[PATCH] Optimize wait_sb_inodes()

Thu Jun 27 02:40:42 PDT 2013

On Thu, Jun 27, 2013 at 04:22:04PM +0900, OGAWA Hirofumi wrote:
> Dave Chinner <david at fromorbit.com> writes:
> 
> >> Otherwise, vfs can't know the data is whether after sync point or before
> >> sync point, and have to wait or not. FS is using the behavior like
> >> data=journal has tracking of those already, and can reuse it.
> >
> > The VFS writeback code already differentiates between data written
> > during a sync operation and that dirtied after a sync operation.
> > Perhaps you should look at the tagging for WB_SYNC_ALL writeback
> > that write_cache_pages does....
> >
> > But, anyway, we don't have to do that on the waiting side of things.
> > All we need to do is add the inode to a "under IO" list on the bdi
> > when the mapping is initially tagged with pages under writeback,
> > and remove it from that list during IO completion when the mapping
> > is no longer tagged as having pages under writeback.
> >
> > wait_sb_inodes() just needs to walk that list and wait on each inode
> > to complete IO. It doesn't require *any awareness* of the underlying
> > filesystem implementation or how the IO is actually issued - if
> > there's IO in progress at the time wait_sb_inodes() is called, then
> > it waits for it.
> >
> >> > Fix the root cause of the problem - the sub-optimal VFS code.
> >> > Hacking around it specifically for out-of-tree code is not the way
> >> > things get done around here...
> >> 
> >> I'm thinking the root cause is vfs can't have knowledge of FS internal,
> >> e.g. FS is handling data transactional way, or not.
> >
> > If the filesystem has transactional data/metadata that the VFS is
> > not tracking, then that is what the ->sync_fs call is for. i.e. so
> > the filesystem can then do what ever extra writeback/waiting it
> > needs to do that the VFS is unaware of.
> >
> > We already cater for what Tux3 needs in the VFS - all you've done is
> > found an inefficient algorithm that needs fixing.
> 
> write_cache_pages() is library function to be called from per-FS. So, it
> is not under vfs control can be assume already.

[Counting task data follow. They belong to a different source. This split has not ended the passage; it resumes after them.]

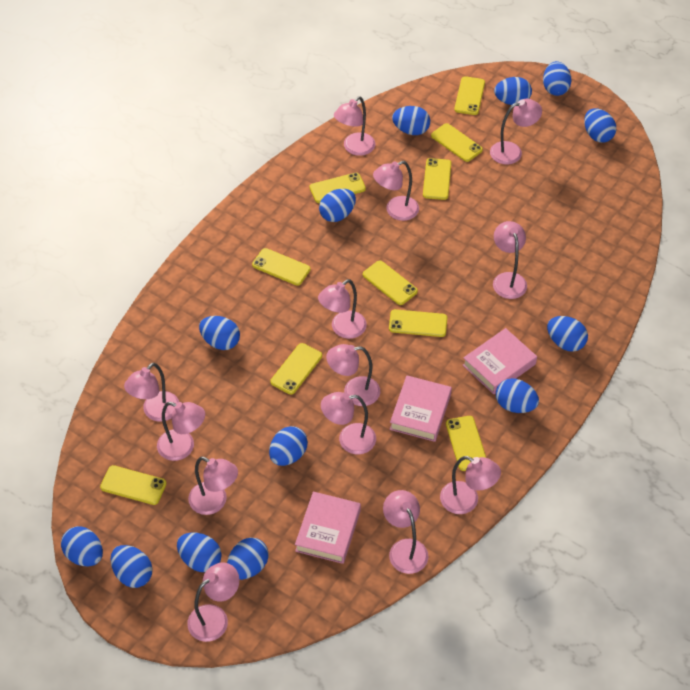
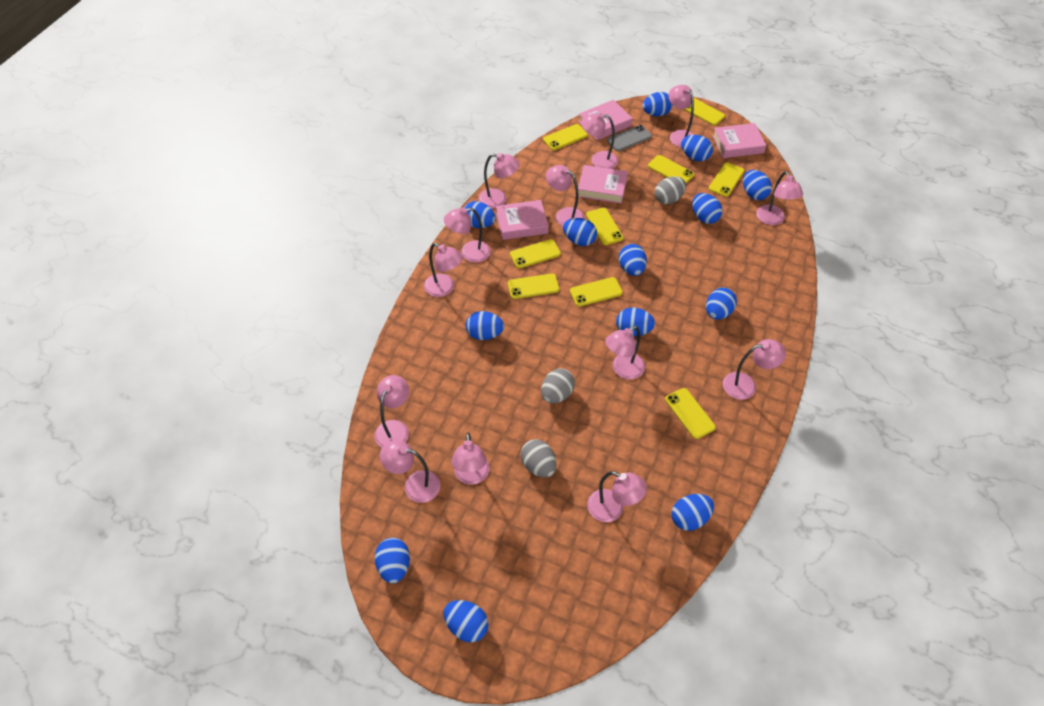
grey egg: 0 -> 3
grey phone: 0 -> 1
pink book: 3 -> 4
yellow phone: 10 -> 9

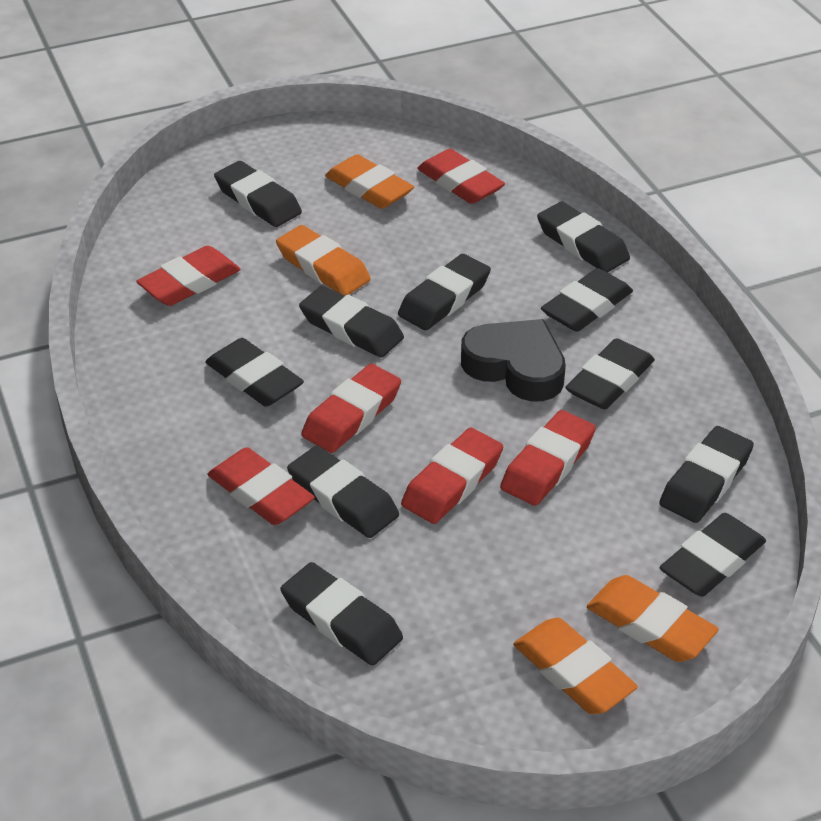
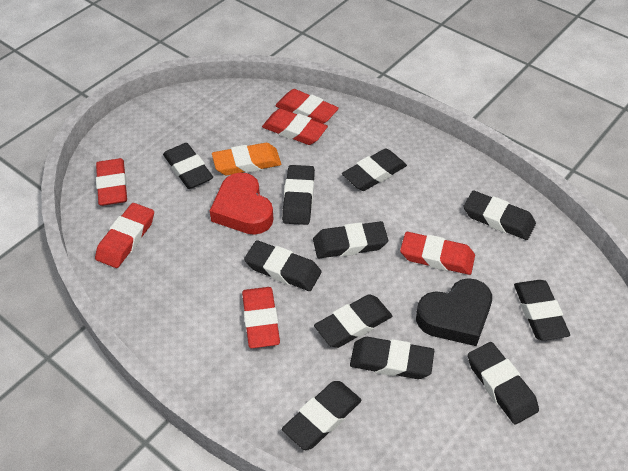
orange eraser: 4 -> 1
red heart: 0 -> 1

And it doesn't do right
> things via write_cache_pages() for data=journal, because it handles for
> each inodes, not at once. So, new dirty data can be inserted while
> marking.

Sure it can. But that newly dirtied data has occurred after the data
integrity writeback call was begun, so it's not part of what the
writeback code call needs to write back. We are quite entitled to
ignore it for the purposes of a data integrity sync because it as
dirtied *after* write_cache_pages() was asked to sync the range of
the inode.

IOWs, the VFS draws a line in the sand at a point in time when each
inode is written for a data integrity sync. You have to do that
somewhere, and there's little point in making that a global barrier
when it is not necessary to do so.

tux3 draws a different line in the sand, as does ext3/4
data=journal.  In effect, tux3 and ext3/4 data=journal define a
global point in time that everything is "in sync", and that's way
above what is necessary for a sync(2) operation.  The VFS already
has equivalent functionality - it's the state we force filesystems
into when they are frozen. i.e. freezing a filesystem forces it down
into a state where it is transactionally consistent on disk w.r.t
both data and metadata.  sync(2) does not require these
"transactionally consistent" semantics, so the VFS does not try to
provide them.

Anyway, this is a moot discussion. I've already got prototype code
that fixes the wait_sb_inodes() problem as somebody is having
problems with many concurrent executions of wait_sb_inodes() causing
severe lock contention...

Cheers,

Dave.
-- 
Dave Chinner
david at fromorbit.com